Oltre a ciò, veniva fatto altresì presente come, comunque, in ogni caso, il Tribunale avesse fatto comunque corretta applicazione del principio di diritto secondo cui, in tema di organizzazioni criminali straniere, la manifestazione della forza intimidatoria nell’ambito ristretto di una particolare comunità etnica, come nel caso di specie quella nigeriana, non esclude il connotato della mafiosità essendo stato più volte affermato che il reato previsto dall’art. 416 bis cod. pen. è configurabile anche in relazione a associazioni a delinquere di origine straniera e a gruppi composti da stranieri operanti nel territorio italiano e che, pur senza avere il controllo di tutti coloro che lavorano o vivono in un determinato territorio, mirano a assoggettare al proprio potere criminale un numero indeterminato di persone appartenenti a una determinata comunità, avvalendosi di metodi tipicamente mafiosi e della forza di intimidazione derivante dal vincolo associativo per realizzare la condizione di soggezione e omertà delle vittime (Sez. 6, n. 43898 del 08/06/2018; Sez. 6, n. 35914 del 30/05/2001).

Le censure proposte del ricorrente, dunque, erano per la Corte di legittimità anche sotto tale profilo del tutto generiche poiché si limitavano a prospettare una lettura alternativa a quella fatta propria dal Tribunale del compendio indiziario di riferimento sollecitando in tal senso la Cassazione ad una rivalutazione del merito della decisione senza individuare profili di effettiva e manifesta illogicità nel percorso argomentativo svolto dal giudice del riesame.

La motivazione dell’ordinanza impugnata, invece, sempre a parere dei giudici di legittimità ordinaria, aveva in modo convincente richiamato gli elementi, già ampiamente descritti nell’ordinanza emessa dal Giudice per le indagini preliminari, ritenuti indicativi della forza di intimidazione che caratterizza il vincolo associativo con valutazioni di merito non censurabili in sede di legittimità, perché coerenti rispetto alla dimostrazione del diffuso clima di sopraffazione e conseguente assoggettamento delle vittime (Sez. 6, n. 31461 del 07/06/2004).

Conclusioni

La decisione in esame è assai interessante specialmente nella parte in cui precisa quando l’indagato ha interesse ad impugnare un’ordinanza cautelare al fine di ottenere una diversa qualificazione del fatto.

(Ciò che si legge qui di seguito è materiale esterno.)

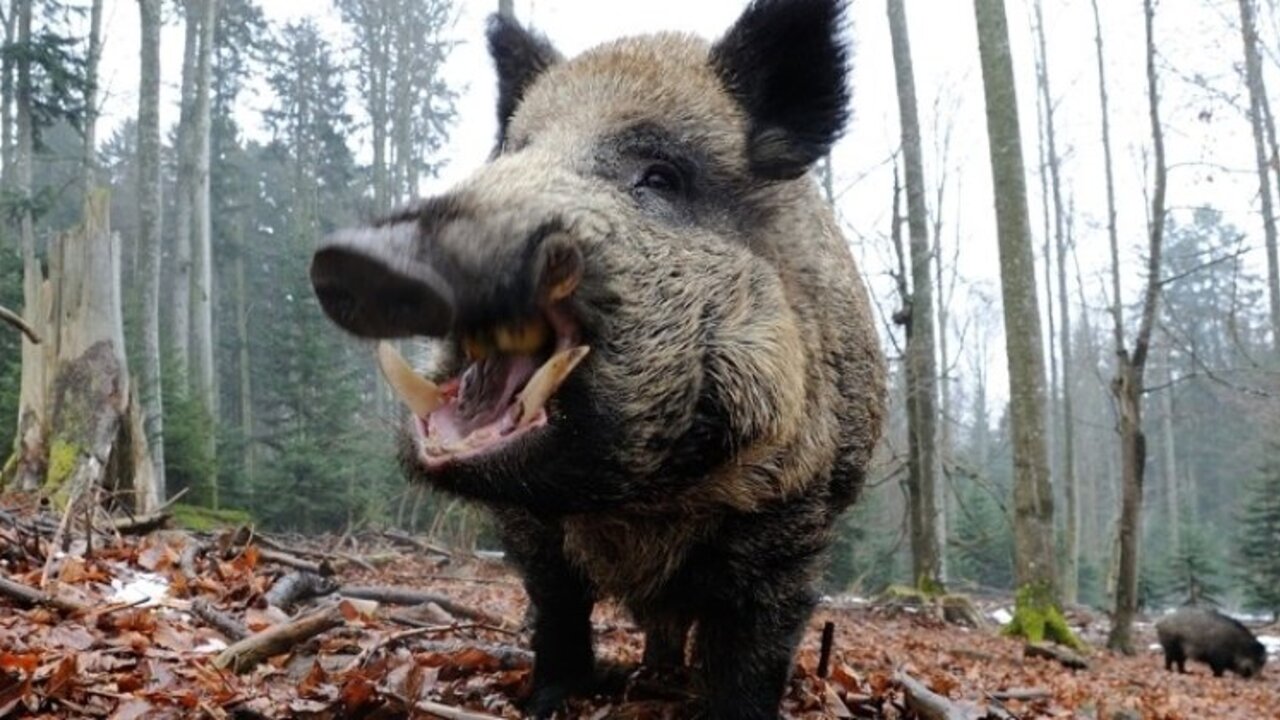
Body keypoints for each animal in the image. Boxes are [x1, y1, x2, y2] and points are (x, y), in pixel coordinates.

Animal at [309, 0, 886, 717]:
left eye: (659, 176)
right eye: (516, 149)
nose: (357, 257)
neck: (631, 500)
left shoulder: (796, 514)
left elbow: (753, 651)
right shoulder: (529, 529)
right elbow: (557, 610)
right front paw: (548, 700)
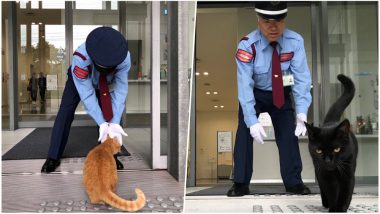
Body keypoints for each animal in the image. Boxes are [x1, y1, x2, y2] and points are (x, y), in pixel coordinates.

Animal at [304, 74, 358, 211]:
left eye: (337, 149)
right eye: (318, 150)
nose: (327, 160)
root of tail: (332, 121)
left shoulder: (348, 175)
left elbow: (345, 194)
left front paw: (341, 209)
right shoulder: (325, 175)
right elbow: (332, 192)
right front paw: (333, 207)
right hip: (317, 168)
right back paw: (326, 203)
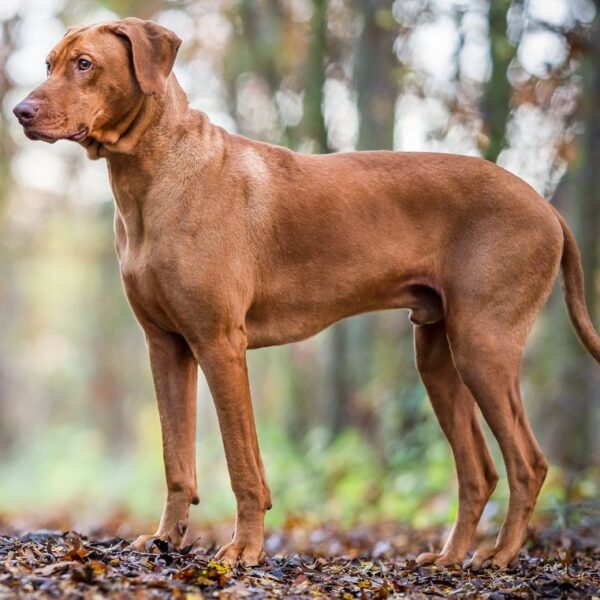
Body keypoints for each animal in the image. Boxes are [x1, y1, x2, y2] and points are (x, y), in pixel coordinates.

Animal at [12, 17, 600, 568]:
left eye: (85, 64)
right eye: (48, 64)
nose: (19, 111)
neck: (153, 176)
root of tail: (547, 207)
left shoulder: (219, 343)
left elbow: (242, 463)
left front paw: (244, 549)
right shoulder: (166, 346)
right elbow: (177, 461)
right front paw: (165, 540)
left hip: (483, 343)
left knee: (528, 463)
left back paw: (499, 556)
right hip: (437, 353)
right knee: (478, 470)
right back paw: (451, 556)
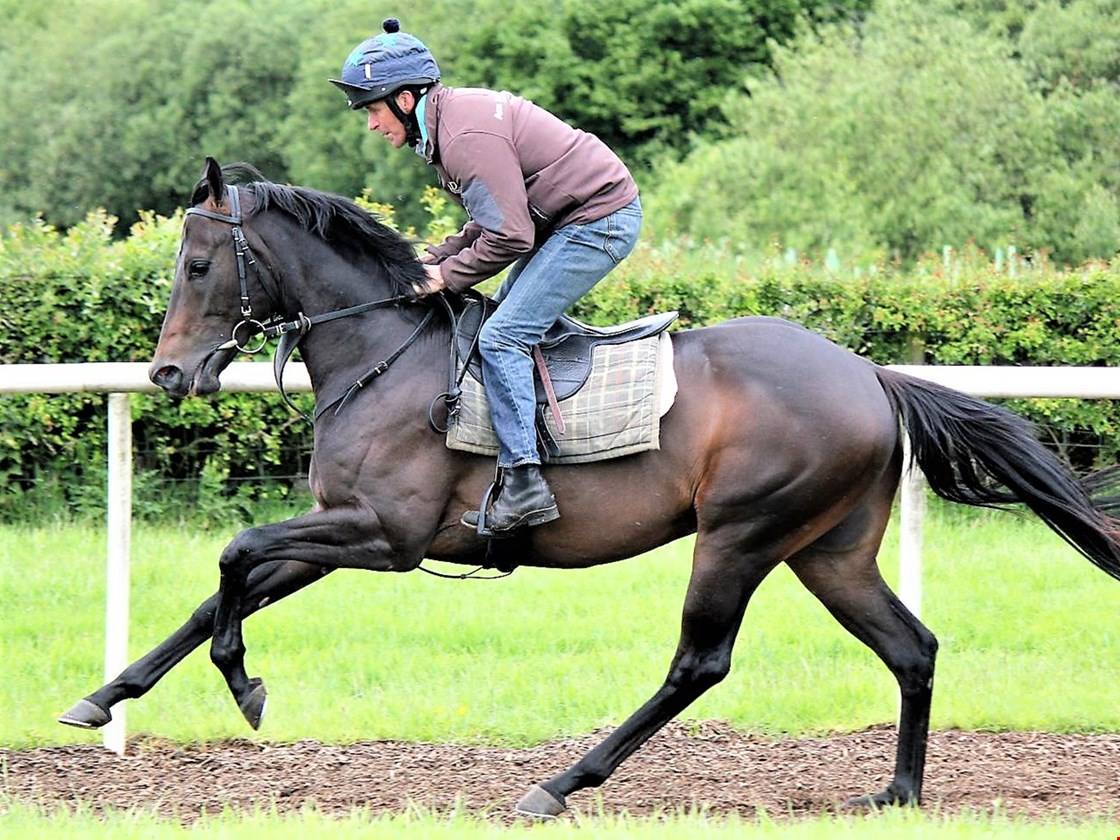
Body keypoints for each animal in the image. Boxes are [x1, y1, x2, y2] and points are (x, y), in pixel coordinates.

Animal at [60, 157, 1120, 817]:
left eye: (199, 264)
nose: (165, 374)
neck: (382, 354)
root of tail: (870, 374)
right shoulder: (340, 526)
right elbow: (218, 591)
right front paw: (104, 696)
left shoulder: (384, 536)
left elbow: (232, 555)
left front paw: (243, 684)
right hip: (830, 549)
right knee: (912, 647)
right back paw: (897, 794)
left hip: (740, 534)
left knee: (699, 664)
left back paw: (560, 784)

Difatti, in tale pronuncia, citandosi un precedente conforme, si afferma che l’indagato non ha interesse ad impugnare un’ordinanza cautelare al solo fine di ottenere una diversa qualificazione del fatto, qualora ad essa non consegua per il medesimo alcuna utilità, ossia qualora il mutamento invocato non incida sulla possibilità di adottare o mantenere la misura.

Ciò vuol dunque significare, argomentando a contrario, che, all’opposto, è consentita l’impugnazione di un provvedimento di tal genere per ottenere una diversa qualificazione giuridica del fatto allorchè: a) dal suo accoglimento consegua per l’impugnante una utilità; b) il mutamento invocato incida sulla possibilità di adottare o mantenere la misura.

Il giudizio in ordine a quanto statuito in siffatto provvedimento, proprio perché contribuisce a fare chiarezza su cotale tematica procedurale, dunque, non può che essere positivo.